The survey put property-related questions to more than 1000 Kiwis, including homeowners, first-home buyers and investors. More than half respondents said they had plans to buy or sell property this year, while almost a third said they had put plans on hold due to Covid-19.
More than 60 percent of buyers said they either had some confidence (36.8 percent) or total confidence (29.9 percent) that they would be able to find a home this year. Just 4.3 percent felt the Covid-19 restrictions would prevent them from securing a home.
Most respondents thought house prices would fall as a result of Covid-19. Thirty three percent said price drops were very likely and 31.5 percent said drops were likely.
Thirteen per cent of respondents thought changes were neither likely or unlikely, while small minority thought price drops were unlikely or very unlikely.
OneRoof editor Owen Vaughan said that while it was heartening to see that Covid-19 hadn't entirely upended Kiwi plans to buy or sell, the survey did reflect the general feeling of economic uncertainty.
"The biggest fears respondents have right now are money-related.

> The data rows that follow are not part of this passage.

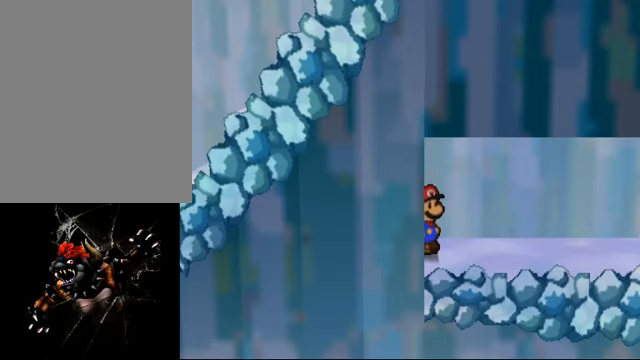
{"buttons": ["C_LEFT"], "left_stick": "center", "events": []}
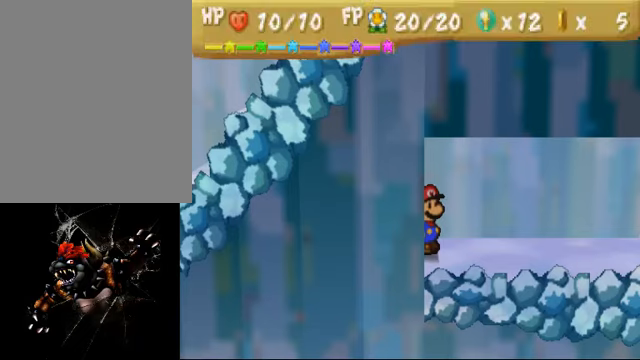
{"buttons": ["C_LEFT"], "left_stick": "center", "events": []}
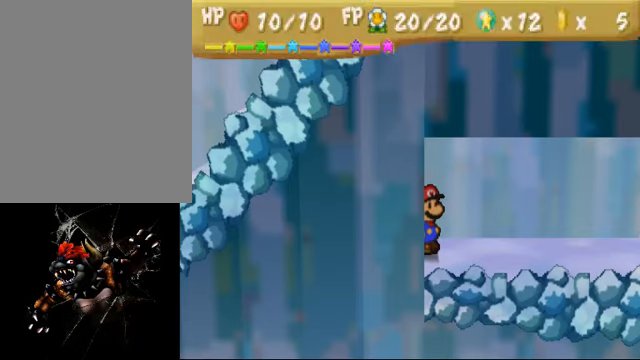
{"buttons": ["C_LEFT"], "left_stick": "center", "events": []}
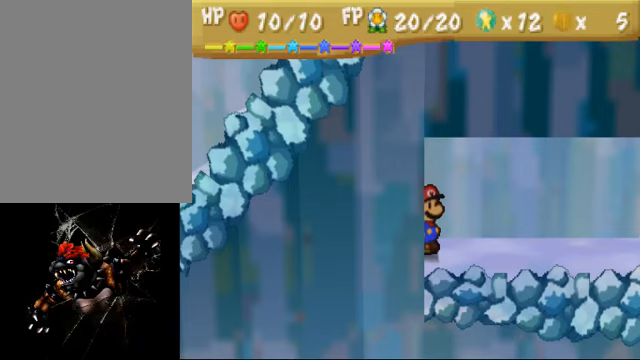
{"buttons": ["C_LEFT"], "left_stick": "center", "events": []}
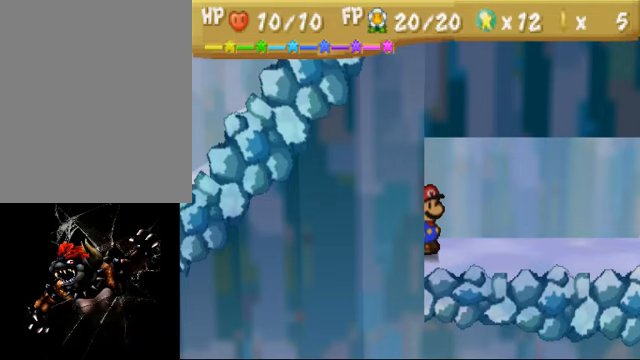
{"buttons": ["C_LEFT"], "left_stick": "center", "events": []}
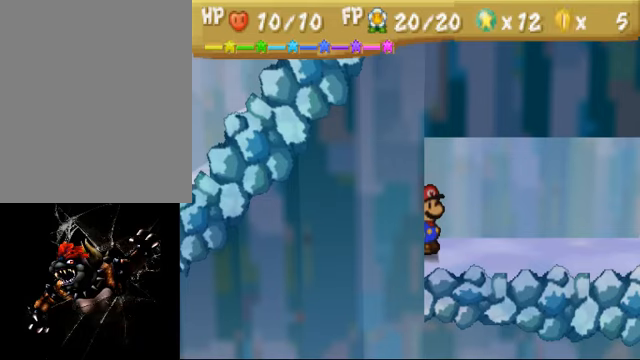
{"buttons": ["C_LEFT"], "left_stick": "center", "events": []}
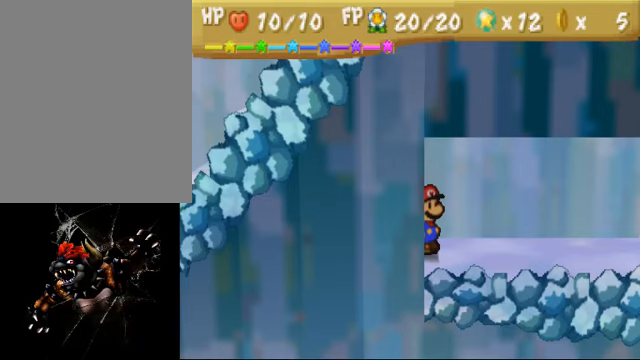
{"buttons": ["C_LEFT"], "left_stick": "center", "events": []}
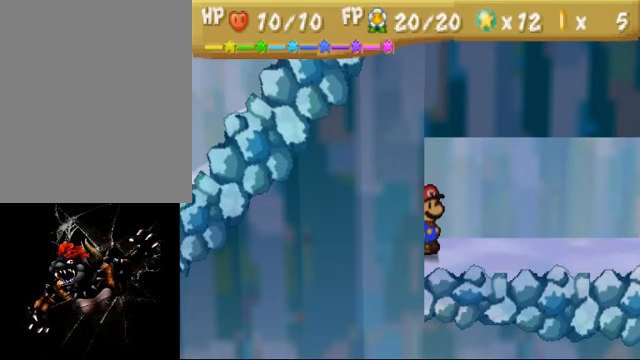
{"buttons": ["C_LEFT"], "left_stick": "center", "events": []}
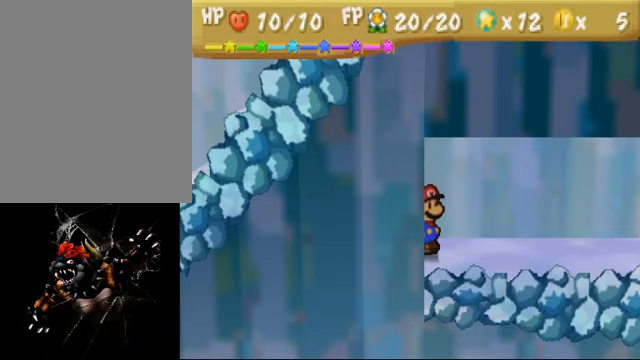
{"buttons": ["C_LEFT"], "left_stick": "center", "events": []}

Thirty-three per cent were worried they would lose their job, and 35 per cent were worried they'd be earning less," he said.
"The biggest real estate concern is property values. More than 45 per cent of respondents are worried they won't get the money they expect when they come to sell their house.
"On the flip side, almost a fifth of respondents think price will rise and they won't be able to afford to buy," Vaughan said.
KiwiSaver is another area of concern. Fifteen per cent of respondents believe the recent drops in KiwiSaver's performance will affect their home deposit and their ability to buy.